▶ **Instructions to follow**: Take every line from the entries below that includes the word "crons" and copy it.

-------- Records provided

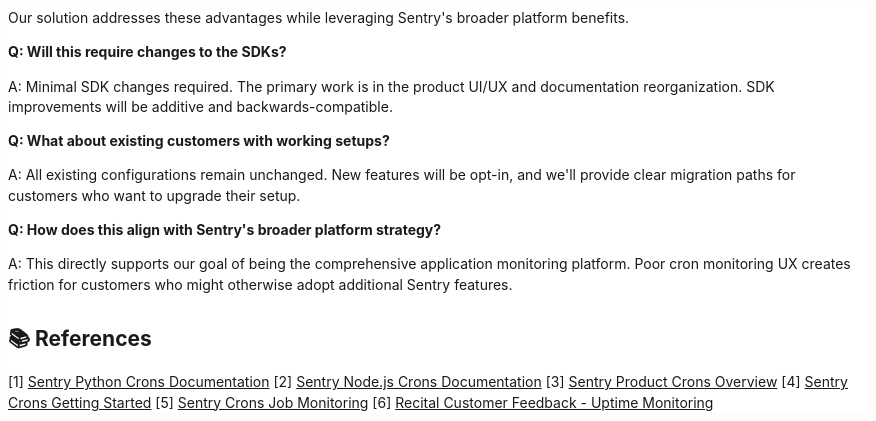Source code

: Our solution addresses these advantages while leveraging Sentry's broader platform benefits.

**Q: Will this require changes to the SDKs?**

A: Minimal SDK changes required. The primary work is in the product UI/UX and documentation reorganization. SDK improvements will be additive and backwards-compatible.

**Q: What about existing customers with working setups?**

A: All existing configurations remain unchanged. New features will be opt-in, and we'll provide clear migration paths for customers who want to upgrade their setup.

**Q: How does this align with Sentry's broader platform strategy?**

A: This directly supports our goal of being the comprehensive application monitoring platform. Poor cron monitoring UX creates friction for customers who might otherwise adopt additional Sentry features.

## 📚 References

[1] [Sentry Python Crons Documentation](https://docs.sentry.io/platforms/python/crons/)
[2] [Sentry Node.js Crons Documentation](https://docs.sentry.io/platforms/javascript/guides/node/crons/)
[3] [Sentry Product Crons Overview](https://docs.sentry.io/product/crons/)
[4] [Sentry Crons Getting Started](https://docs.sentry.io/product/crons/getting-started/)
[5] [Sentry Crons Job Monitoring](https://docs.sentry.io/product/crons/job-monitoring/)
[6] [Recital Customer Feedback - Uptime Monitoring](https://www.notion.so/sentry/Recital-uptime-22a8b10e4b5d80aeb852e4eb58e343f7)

----------------

▶ **Answer box**:
[1] [Sentry Python Crons Documentation](https://docs.sentry.io/platforms/python/crons/)
[2] [Sentry Node.js Crons Documentation](https://docs.sentry.io/platforms/javascript/guides/node/crons/)
[3] [Sentry Product Crons Overview](https://docs.sentry.io/product/crons/)
[4] [Sentry Crons Getting Started](https://docs.sentry.io/product/crons/getting-started/)
[5] [Sentry Crons Job Monitoring](https://docs.sentry.io/product/crons/job-monitoring/)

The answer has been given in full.